Exercise materials START
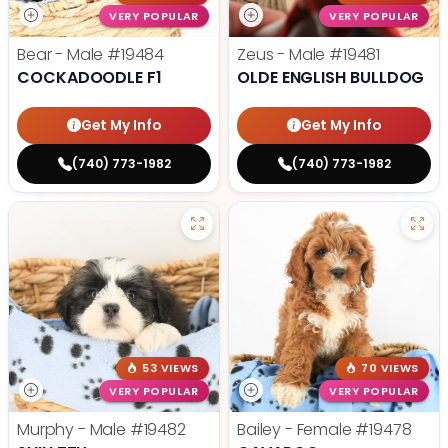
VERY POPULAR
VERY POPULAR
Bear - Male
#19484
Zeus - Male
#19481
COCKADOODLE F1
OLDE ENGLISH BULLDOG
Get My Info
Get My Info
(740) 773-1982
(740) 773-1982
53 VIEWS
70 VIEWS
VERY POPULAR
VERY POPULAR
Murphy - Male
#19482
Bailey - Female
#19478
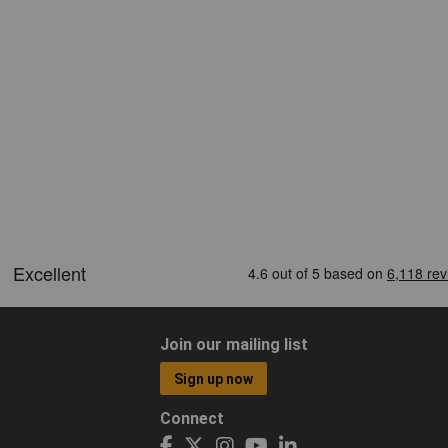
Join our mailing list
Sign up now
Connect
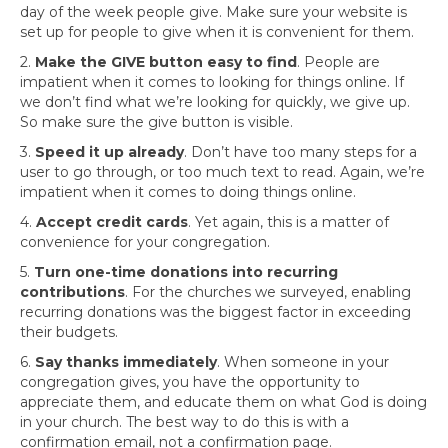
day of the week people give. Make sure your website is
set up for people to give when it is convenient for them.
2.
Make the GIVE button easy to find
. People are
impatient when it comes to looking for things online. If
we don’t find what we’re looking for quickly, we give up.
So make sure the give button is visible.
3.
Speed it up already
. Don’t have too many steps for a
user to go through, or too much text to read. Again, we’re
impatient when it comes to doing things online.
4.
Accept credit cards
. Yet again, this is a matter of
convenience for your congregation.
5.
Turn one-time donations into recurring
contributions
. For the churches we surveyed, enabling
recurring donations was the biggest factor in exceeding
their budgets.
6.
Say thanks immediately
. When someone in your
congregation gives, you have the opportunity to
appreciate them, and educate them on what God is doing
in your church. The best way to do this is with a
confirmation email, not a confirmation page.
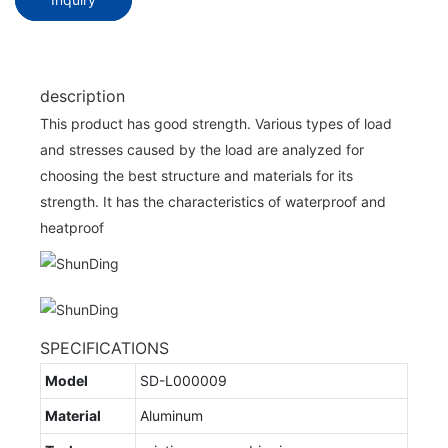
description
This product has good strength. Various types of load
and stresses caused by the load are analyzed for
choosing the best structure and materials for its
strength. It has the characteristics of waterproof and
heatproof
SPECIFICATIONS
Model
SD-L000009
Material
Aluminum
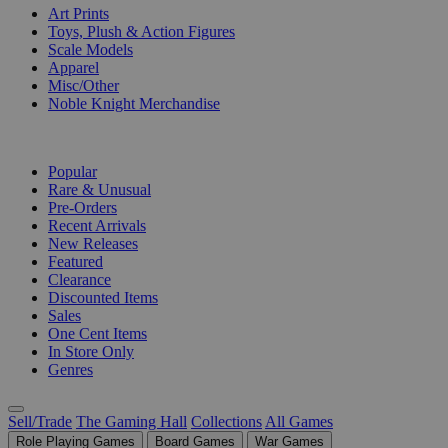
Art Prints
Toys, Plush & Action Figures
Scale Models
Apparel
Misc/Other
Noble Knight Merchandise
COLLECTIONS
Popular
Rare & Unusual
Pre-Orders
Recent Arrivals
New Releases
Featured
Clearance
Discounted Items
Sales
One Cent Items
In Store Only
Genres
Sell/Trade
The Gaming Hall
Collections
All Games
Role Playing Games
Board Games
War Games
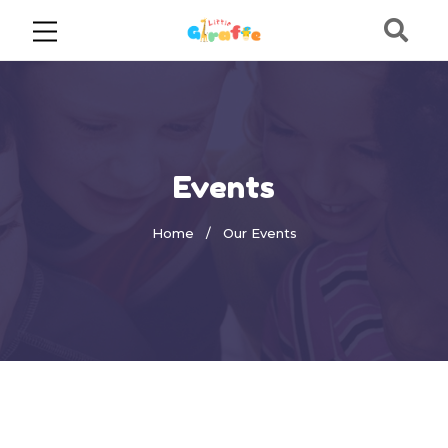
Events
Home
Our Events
Exercise materials END
Exercise materials START
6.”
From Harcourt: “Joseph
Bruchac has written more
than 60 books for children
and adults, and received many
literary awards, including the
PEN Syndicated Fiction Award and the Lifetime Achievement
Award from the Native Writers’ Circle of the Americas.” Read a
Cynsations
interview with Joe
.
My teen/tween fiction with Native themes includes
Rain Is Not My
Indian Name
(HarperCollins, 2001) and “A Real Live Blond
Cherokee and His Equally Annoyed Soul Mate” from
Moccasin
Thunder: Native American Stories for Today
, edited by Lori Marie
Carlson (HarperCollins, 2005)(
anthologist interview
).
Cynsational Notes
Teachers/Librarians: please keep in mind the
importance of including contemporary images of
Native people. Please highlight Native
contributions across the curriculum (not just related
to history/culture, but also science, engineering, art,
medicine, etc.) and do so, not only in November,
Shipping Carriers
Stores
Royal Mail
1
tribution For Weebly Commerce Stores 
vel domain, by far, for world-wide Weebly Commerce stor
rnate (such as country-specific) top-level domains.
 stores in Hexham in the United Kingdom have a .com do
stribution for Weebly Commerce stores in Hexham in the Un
Exercise materials END
[Task instructions]
Of the lines above, extract only those from the line with "we don’t find" to the line with "we surveyed, enabling", both included, exactly as written.

[Your solution]
we don’t find what we’re looking for quickly, we give up.
So make sure the give button is visible.
3.
Speed it up already
. Don’t have too many steps for a
user to go through, or too much text to read. Again, we’re
impatient when it comes to doing things online.
4.
Accept credit cards
. Yet again, this is a matter of
convenience for your congregation.
5.
Turn one-time donations into recurring
contributions
. For the churches we surveyed, enabling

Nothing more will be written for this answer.